Task: Omit every picture, then return each line of the data below exactly.

Exercise material:
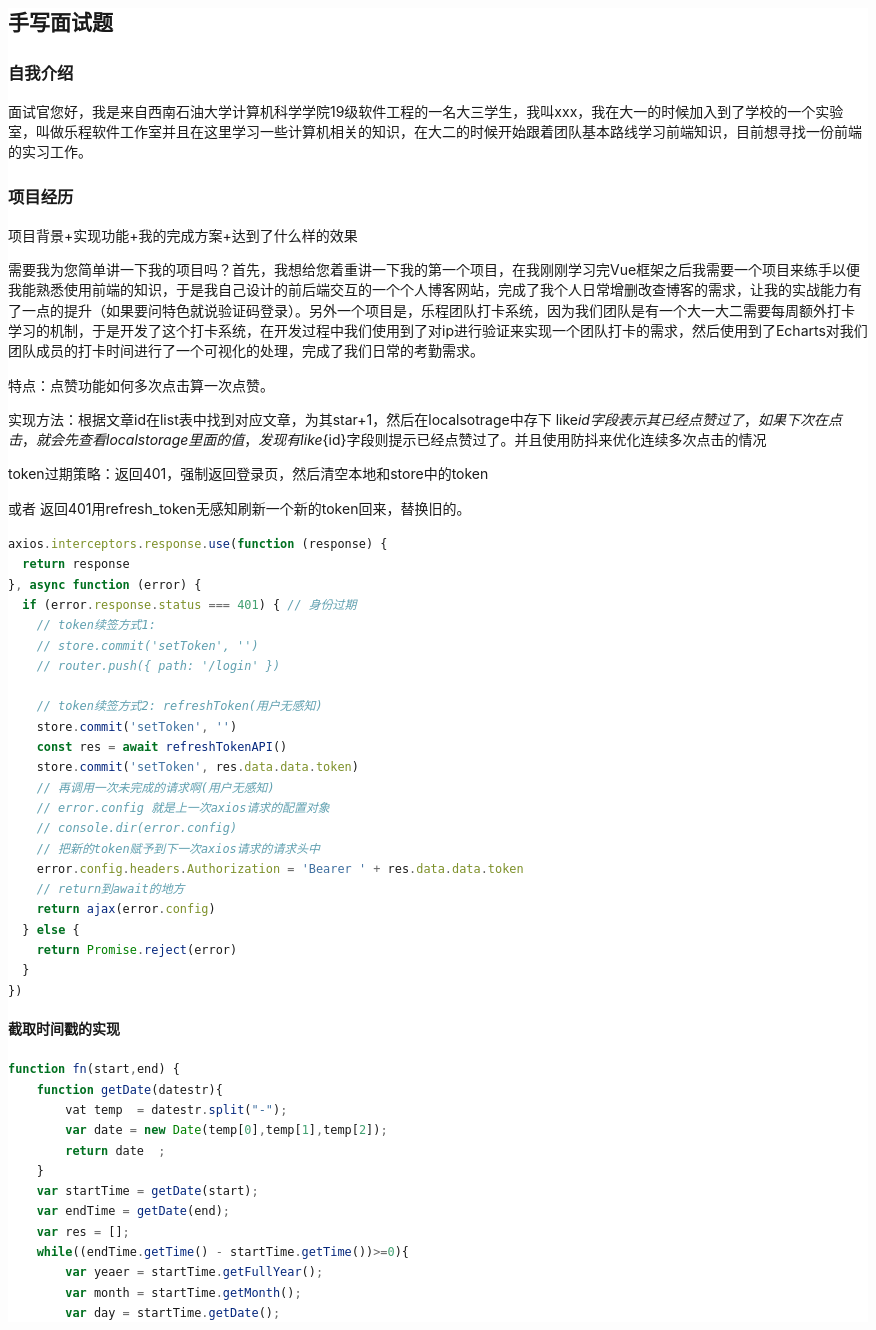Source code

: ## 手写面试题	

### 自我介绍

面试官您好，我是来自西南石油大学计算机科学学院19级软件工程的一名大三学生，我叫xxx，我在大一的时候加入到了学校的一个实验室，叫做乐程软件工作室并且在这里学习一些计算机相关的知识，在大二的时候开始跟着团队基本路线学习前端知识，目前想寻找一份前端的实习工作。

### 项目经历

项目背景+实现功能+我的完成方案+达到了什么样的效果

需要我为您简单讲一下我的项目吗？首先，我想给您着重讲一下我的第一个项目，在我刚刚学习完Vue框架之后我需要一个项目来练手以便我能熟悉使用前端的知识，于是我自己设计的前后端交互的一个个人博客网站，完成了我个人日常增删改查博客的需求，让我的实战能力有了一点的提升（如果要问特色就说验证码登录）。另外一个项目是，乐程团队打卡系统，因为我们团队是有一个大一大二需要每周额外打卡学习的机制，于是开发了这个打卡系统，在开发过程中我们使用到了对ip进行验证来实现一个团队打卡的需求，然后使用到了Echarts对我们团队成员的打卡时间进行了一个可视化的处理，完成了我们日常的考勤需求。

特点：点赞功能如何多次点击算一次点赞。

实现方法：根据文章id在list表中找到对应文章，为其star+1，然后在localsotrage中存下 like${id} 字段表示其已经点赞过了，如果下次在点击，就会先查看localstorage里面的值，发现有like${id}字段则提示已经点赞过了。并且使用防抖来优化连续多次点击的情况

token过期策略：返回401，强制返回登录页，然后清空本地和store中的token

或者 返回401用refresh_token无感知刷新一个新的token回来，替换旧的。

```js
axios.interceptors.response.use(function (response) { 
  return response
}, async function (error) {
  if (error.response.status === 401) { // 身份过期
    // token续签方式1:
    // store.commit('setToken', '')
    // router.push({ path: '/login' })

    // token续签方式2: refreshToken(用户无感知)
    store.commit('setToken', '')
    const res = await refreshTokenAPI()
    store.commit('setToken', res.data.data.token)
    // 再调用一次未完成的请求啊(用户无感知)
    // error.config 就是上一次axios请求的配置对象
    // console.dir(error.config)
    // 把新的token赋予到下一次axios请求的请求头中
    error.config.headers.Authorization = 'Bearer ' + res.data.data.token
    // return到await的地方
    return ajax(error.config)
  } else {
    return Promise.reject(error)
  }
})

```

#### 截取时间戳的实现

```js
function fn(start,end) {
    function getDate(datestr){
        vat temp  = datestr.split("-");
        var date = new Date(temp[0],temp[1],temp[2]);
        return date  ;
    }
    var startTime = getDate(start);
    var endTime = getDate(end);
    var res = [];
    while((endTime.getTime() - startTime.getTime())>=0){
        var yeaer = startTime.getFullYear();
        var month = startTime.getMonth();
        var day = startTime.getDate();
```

Output of the exercise:
Source code

: ## 手写面试题	

### 自我介绍

面试官您好，我是来自西南石油大学计算机科学学院19级软件工程的一名大三学生，我叫xxx，我在大一的时候加入到了学校的一个实验室，叫做乐程软件工作室并且在这里学习一些计算机相关的知识，在大二的时候开始跟着团队基本路线学习前端知识，目前想寻找一份前端的实习工作。

### 项目经历

项目背景+实现功能+我的完成方案+达到了什么样的效果

需要我为您简单讲一下我的项目吗？首先，我想给您着重讲一下我的第一个项目，在我刚刚学习完Vue框架之后我需要一个项目来练手以便我能熟悉使用前端的知识，于是我自己设计的前后端交互的一个个人博客网站，完成了我个人日常增删改查博客的需求，让我的实战能力有了一点的提升（如果要问特色就说验证码登录）。另外一个项目是，乐程团队打卡系统，因为我们团队是有一个大一大二需要每周额外打卡学习的机制，于是开发了这个打卡系统，在开发过程中我们使用到了对ip进行验证来实现一个团队打卡的需求，然后使用到了Echarts对我们团队成员的打卡时间进行了一个可视化的处理，完成了我们日常的考勤需求。

特点：点赞功能如何多次点击算一次点赞。

实现方法：根据文章id在list表中找到对应文章，为其star+1，然后在localsotrage中存下 like${id} 字段表示其已经点赞过了，如果下次在点击，就会先查看localstorage里面的值，发现有like${id}字段则提示已经点赞过了。并且使用防抖来优化连续多次点击的情况

token过期策略：返回401，强制返回登录页，然后清空本地和store中的token

或者 返回401用refresh_token无感知刷新一个新的token回来，替换旧的。

```js
axios.interceptors.response.use(function (response) { 
  return response
}, async function (error) {
  if (error.response.status === 401) { // 身份过期
    // token续签方式1:
    // store.commit('setToken', '')
    // router.push({ path: '/login' })

    // token续签方式2: refreshToken(用户无感知)
    store.commit('setToken', '')
    const res = await refreshTokenAPI()
    store.commit('setToken', res.data.data.token)
    // 再调用一次未完成的请求啊(用户无感知)
    // error.config 就是上一次axios请求的配置对象
    // console.dir(error.config)
    // 把新的token赋予到下一次axios请求的请求头中
    error.config.headers.Authorization = 'Bearer ' + res.data.data.token
    // return到await的地方
    return ajax(error.config)
  } else {
    return Promise.reject(error)
  }
})

```

#### 截取时间戳的实现

```js
function fn(start,end) {
    function getDate(datestr){
        vat temp  = datestr.split("-");
        var date = new Date(temp[0],temp[1],temp[2]);
        return date  ;
    }
    var startTime = getDate(start);
    var endTime = getDate(end);
    var res = [];
    while((endTime.getTime() - startTime.getTime())>=0){
        var yeaer = startTime.getFullYear();
        var month = startTime.getMonth();
        var day = startTime.getDate();
```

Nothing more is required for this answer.